At times, what Habib describes is infuriating. The failure of self-identified leftist intellectuals to publicly condemn the burning of books in Durban and art in Cape Town, both practices associated with fascism, is simply outrageous. The silence of these same intellectuals in the face of Mcebo Dlamini’s declaration of his admiration for Hitler is equally outrageous.
But at times, what Habib describes is quite funny. The idea of a bunch of white academics, some of them expats, bursting into a council meeting and hectoring people like Habib and Barney Pityana about “whiteness” is so farcical it will make many laugh.
Habib began his academic career at the former University of Durban-Westville (UDW), as did I.
He notes that this university was eventually destroyed by a highly authoritarian form of populism presenting itself as left wing.
What Habib wants is a kind of pragmatic radicalism that can make real and sustainable changes. He wants to avoid Wits going the way of UDW, or Zimbabwe or Venezuela.
His model is more like Sweden or Germany, a workable compromise rather than scorched earth. He is certainly correct to argue that expat academics, and the rich, will have other options if our institutions fail, but that for the working class and the poor they are the only options.
The primary question that he asks in this book is “how to respond to a legitimate social struggle on the one hand, while avoiding an eventual decline in the university’s academic standards on the other”. This is a principled and rational question, and Habib’s reflections on it are always interesting, and important for our future.
Habib is particularly good on the practical questions of funding, and how to respond to an increasingly small, intolerant and sometimes violent minority trying to impose their will on a majority.
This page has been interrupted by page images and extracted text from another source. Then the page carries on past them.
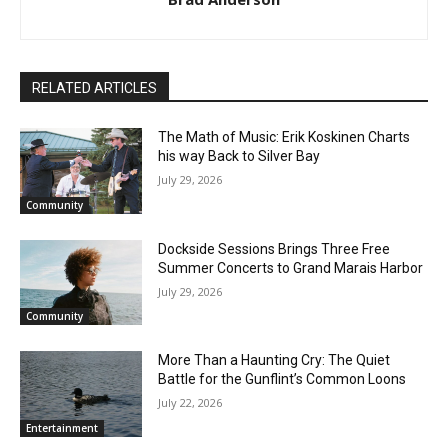
First name
RELATED ARTICLES
Email address
The Math of Music: Erik Koskinen Charts
his way Back to Silver Bay
July 29, 2026
Community
Dockside Sessions Brings Three Free
Summer Concerts to Grand Marais
Harbor
July 29, 2026
Community
More Than a Haunting Cry: The Quiet
Battle for the Gunflint’s Common Loons
July 22, 2026
Entertainment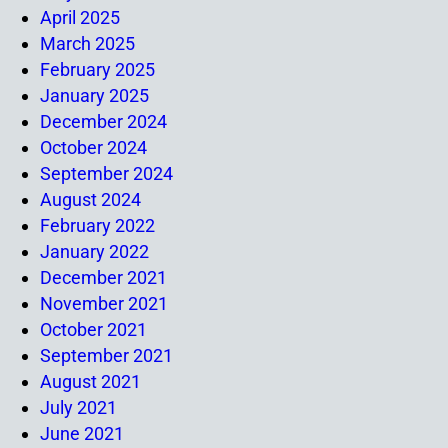
April 2025
March 2025
February 2025
January 2025
December 2024
October 2024
September 2024
August 2024
February 2022
January 2022
December 2021
November 2021
October 2021
September 2021
August 2021
July 2021
June 2021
But the book does leave the reader with a number of questions.
One of these pertains to the question of race. All the progressive traditions in South Africa counted Indians as black. But in Habib’s book it’s clear that, at Wits, Indians are now classed with whites, while Africans and coloureds are considered as black. Some reflections on how this happened, and what it means, would’ve been useful.
Habib also shies away from exploring the role of the Zuma faction of the ANC in the protests. He does note that most student leaders at Wits were involved in the ANC and describes many as “displaying behavioural traits that are typical of the most venal of the country’s politicians”.
However, he doesn’t explore the already established links between some student leaders and state intelligence. David Mahlobo, then minister of state security, admitted that Dlamini was a regular visitor to his home.
This is very much a book about Wits. But it’s interesting to note that at UCT, Lindsay Maasdorp from Black First Land First (BLF), a fascistic front group for Zuma and the Guptas, was in the forefront of the protests. Links have been demonstrated between BLF and Bell Pottinger, and it seems unlikely BLF was not connected to state intelligence operations.
It would be worth exploring this in further detail because the student movement often preferred to vilify vice-chancellors as personalities rather than to ascribe the blame of the funding crisis to the state.
If this mistake was just a result of the collapse into anti-intellectual populism, often tinged with racism, that would make it just another strategic error on the part of a movement that, after 2015, rapidly became increasingly populist and authoritarian.
But if Zuma’s intelligence services were actively trying to exploit the student movement to draw attention away from Zuma’s failings, and to undermine universities, a source of constant critique for the notoriously anti-intellectual Zuma, who infamously loathed “clever blacks”, then we would have to reconsider much of what happened in those years.
The bottom line is that this is an important book that aims to address crucial questions for our future. We need to take justice seriously and need to find pragmatic ways of doing so.
We may not all agree with every point Habib makes in this book, but the questions he asks about how to develop a pragmatic radicalism are certainly the right questions to be asking.